• _Try it_
Identify each line below that contains the word "information", and copy it out.

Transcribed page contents
——

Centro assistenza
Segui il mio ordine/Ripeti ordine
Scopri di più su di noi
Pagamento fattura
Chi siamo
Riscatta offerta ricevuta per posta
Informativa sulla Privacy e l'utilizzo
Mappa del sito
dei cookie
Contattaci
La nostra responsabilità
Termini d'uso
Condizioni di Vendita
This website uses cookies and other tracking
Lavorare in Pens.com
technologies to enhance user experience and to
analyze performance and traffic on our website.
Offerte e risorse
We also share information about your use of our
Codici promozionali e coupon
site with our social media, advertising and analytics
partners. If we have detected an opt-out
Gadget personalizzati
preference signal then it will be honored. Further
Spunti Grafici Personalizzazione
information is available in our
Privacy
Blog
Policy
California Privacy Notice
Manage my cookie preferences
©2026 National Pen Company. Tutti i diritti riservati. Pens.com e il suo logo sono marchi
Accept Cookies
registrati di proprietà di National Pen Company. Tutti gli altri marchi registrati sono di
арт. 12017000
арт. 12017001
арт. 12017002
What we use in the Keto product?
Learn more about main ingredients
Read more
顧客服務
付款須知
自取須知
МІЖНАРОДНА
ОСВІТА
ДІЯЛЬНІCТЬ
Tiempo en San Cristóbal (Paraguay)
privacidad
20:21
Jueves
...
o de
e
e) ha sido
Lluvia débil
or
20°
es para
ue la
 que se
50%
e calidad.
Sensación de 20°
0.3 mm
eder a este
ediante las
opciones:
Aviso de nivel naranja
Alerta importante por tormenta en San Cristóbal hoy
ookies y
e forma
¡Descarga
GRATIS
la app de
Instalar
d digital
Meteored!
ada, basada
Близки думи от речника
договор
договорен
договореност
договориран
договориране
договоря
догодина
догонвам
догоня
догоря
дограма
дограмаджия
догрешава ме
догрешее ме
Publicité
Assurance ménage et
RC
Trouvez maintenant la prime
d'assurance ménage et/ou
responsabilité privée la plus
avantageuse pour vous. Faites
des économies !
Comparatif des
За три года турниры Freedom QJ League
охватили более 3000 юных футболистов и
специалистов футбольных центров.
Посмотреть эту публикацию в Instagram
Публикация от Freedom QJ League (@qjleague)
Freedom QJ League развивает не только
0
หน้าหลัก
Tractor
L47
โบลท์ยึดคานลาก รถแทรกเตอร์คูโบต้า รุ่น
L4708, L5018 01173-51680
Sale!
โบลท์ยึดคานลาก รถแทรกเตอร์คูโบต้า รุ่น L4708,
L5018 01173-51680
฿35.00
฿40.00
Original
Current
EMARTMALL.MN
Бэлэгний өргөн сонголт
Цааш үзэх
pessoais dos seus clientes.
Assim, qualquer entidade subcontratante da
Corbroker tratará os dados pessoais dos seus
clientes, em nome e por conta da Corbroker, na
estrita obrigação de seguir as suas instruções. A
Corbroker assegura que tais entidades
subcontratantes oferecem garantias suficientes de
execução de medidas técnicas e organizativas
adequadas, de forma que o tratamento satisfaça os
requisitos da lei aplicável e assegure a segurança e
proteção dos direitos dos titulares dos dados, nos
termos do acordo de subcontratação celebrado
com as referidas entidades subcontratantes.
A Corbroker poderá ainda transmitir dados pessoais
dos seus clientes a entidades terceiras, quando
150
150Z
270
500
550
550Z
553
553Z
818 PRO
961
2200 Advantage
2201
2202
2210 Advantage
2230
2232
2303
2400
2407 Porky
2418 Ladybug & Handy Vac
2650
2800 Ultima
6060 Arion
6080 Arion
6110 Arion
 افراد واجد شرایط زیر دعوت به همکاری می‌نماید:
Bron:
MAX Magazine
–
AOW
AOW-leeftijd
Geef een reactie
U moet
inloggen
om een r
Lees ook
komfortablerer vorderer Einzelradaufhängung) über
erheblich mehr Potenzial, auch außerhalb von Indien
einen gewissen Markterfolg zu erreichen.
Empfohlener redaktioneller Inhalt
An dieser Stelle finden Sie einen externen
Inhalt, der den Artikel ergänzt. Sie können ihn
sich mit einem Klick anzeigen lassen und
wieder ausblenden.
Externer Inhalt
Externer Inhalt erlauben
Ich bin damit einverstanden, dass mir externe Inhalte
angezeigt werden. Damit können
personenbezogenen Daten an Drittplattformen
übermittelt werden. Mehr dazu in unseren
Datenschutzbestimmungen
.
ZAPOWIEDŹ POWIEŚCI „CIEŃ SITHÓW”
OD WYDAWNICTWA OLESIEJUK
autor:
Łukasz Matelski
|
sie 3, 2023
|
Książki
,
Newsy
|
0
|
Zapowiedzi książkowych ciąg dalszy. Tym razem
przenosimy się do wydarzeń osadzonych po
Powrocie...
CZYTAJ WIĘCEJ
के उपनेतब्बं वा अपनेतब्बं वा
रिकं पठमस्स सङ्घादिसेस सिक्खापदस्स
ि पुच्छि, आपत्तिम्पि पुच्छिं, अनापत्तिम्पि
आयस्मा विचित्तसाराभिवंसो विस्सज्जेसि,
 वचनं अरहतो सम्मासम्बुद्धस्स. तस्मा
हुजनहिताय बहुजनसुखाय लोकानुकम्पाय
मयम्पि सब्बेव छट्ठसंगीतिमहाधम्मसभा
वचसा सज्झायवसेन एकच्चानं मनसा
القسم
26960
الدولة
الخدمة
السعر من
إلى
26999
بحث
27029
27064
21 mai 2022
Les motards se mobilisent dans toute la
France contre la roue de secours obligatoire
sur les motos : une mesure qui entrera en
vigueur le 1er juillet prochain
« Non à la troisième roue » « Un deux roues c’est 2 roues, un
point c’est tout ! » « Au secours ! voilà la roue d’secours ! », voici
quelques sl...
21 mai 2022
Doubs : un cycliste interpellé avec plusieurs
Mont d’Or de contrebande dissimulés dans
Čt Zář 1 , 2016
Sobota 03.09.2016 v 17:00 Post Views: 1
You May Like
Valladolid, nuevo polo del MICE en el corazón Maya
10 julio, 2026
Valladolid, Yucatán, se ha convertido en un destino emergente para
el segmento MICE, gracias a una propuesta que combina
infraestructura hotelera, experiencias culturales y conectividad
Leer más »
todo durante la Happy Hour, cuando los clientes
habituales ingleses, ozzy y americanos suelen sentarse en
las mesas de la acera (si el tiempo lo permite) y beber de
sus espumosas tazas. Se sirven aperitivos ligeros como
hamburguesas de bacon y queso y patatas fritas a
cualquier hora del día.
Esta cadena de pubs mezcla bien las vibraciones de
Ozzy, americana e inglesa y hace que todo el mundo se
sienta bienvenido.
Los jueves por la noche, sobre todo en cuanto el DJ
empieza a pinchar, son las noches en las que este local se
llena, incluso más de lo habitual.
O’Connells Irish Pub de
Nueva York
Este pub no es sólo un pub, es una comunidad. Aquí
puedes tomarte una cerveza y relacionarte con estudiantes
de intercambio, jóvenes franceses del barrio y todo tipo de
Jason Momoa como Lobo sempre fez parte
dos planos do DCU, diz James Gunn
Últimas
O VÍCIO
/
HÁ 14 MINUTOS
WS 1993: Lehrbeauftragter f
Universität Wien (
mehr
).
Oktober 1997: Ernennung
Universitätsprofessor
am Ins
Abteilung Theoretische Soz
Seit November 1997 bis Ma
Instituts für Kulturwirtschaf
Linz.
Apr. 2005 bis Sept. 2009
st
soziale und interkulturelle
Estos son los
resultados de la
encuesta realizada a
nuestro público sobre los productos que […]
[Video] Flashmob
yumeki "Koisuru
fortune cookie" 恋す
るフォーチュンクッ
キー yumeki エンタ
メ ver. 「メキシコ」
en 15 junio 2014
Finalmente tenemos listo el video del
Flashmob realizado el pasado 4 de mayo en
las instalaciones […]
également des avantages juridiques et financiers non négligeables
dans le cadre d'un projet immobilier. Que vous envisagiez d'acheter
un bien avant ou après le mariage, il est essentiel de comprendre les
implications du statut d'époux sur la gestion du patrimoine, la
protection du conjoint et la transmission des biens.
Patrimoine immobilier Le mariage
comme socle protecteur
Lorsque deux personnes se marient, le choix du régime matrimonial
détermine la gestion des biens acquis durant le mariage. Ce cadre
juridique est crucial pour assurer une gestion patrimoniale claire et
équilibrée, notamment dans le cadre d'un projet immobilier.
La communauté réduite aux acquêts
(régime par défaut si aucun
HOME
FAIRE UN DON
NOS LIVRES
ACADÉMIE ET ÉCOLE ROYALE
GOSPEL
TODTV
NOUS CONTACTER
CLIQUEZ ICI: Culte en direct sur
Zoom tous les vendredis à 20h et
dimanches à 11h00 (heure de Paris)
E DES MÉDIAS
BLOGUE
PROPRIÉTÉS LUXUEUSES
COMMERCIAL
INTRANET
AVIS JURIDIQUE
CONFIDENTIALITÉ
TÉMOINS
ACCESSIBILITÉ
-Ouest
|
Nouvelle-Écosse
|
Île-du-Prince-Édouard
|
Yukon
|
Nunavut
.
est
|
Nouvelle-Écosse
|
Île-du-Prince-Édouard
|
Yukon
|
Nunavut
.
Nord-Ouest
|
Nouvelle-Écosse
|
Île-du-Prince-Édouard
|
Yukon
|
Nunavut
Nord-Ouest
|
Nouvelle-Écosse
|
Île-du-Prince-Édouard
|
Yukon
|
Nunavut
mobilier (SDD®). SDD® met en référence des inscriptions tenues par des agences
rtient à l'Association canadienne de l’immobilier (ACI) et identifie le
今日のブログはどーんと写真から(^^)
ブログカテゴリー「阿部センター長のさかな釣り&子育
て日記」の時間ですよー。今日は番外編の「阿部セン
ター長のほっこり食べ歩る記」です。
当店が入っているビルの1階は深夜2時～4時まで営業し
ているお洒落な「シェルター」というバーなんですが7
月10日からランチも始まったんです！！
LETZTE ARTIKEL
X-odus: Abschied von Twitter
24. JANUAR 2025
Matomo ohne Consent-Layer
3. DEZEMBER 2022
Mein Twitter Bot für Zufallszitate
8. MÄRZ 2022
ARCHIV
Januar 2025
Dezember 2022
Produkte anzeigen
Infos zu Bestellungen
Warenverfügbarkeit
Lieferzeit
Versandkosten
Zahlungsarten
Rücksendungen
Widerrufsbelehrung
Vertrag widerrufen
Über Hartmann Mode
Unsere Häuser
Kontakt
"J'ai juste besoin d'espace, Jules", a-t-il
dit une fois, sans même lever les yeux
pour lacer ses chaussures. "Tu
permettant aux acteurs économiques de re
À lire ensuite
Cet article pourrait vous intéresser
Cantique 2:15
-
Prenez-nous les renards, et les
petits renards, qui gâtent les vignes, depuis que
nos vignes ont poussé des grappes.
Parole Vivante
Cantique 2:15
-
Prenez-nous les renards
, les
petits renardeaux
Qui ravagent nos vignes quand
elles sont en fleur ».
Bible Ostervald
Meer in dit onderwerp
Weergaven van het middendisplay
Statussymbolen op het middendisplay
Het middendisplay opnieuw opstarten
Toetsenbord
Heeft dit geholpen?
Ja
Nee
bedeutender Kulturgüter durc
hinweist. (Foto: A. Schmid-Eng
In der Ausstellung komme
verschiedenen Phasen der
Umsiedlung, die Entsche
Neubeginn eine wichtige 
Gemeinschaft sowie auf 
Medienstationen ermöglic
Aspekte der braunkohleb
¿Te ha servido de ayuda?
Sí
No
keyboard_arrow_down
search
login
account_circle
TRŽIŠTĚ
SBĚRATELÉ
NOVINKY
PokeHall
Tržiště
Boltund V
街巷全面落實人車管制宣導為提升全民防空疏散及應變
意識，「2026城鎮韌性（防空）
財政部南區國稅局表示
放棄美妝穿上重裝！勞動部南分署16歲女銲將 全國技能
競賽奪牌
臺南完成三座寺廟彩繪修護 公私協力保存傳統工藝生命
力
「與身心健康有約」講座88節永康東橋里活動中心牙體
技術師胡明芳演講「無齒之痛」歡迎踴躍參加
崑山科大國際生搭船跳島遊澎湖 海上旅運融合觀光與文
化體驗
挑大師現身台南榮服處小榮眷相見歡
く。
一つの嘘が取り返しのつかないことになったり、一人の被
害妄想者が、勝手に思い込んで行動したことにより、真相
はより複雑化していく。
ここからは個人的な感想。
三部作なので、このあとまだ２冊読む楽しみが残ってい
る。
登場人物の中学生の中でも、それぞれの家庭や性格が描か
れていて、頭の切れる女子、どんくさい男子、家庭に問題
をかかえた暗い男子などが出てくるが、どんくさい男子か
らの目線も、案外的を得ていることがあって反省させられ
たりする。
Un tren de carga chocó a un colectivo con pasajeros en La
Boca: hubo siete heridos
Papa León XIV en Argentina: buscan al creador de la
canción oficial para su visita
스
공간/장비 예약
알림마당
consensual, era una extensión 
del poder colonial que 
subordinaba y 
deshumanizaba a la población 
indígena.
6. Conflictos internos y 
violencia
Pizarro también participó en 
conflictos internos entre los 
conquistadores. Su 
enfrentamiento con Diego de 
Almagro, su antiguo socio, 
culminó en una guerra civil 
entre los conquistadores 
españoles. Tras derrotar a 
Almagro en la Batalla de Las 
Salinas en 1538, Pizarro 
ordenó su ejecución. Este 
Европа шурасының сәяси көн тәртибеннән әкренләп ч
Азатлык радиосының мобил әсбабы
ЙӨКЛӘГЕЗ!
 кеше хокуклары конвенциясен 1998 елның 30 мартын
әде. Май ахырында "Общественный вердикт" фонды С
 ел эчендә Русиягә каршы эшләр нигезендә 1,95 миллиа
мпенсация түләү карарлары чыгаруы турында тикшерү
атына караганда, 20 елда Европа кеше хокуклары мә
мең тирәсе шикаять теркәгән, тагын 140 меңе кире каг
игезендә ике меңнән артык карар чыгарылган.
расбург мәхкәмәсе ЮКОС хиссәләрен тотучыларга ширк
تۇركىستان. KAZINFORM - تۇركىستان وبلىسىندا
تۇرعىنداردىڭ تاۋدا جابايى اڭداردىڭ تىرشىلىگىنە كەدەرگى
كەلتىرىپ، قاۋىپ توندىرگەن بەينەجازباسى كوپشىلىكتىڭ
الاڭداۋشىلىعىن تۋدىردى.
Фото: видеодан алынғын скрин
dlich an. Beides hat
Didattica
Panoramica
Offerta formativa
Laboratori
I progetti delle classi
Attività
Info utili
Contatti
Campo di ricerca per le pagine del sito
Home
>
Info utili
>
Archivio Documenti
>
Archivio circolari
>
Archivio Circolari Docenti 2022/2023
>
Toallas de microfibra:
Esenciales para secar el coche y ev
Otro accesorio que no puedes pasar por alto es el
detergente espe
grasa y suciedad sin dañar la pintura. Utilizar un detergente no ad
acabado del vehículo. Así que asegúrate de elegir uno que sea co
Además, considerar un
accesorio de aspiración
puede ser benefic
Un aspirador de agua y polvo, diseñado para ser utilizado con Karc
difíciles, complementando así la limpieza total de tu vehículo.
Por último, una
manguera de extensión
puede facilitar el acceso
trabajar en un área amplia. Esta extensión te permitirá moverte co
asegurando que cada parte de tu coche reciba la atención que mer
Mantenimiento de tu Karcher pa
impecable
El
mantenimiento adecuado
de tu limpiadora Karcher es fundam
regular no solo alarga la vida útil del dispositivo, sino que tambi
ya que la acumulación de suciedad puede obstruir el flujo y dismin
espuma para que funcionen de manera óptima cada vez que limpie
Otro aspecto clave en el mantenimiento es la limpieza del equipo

——

• _Answer box_
We also share information about your use of our
information is available in our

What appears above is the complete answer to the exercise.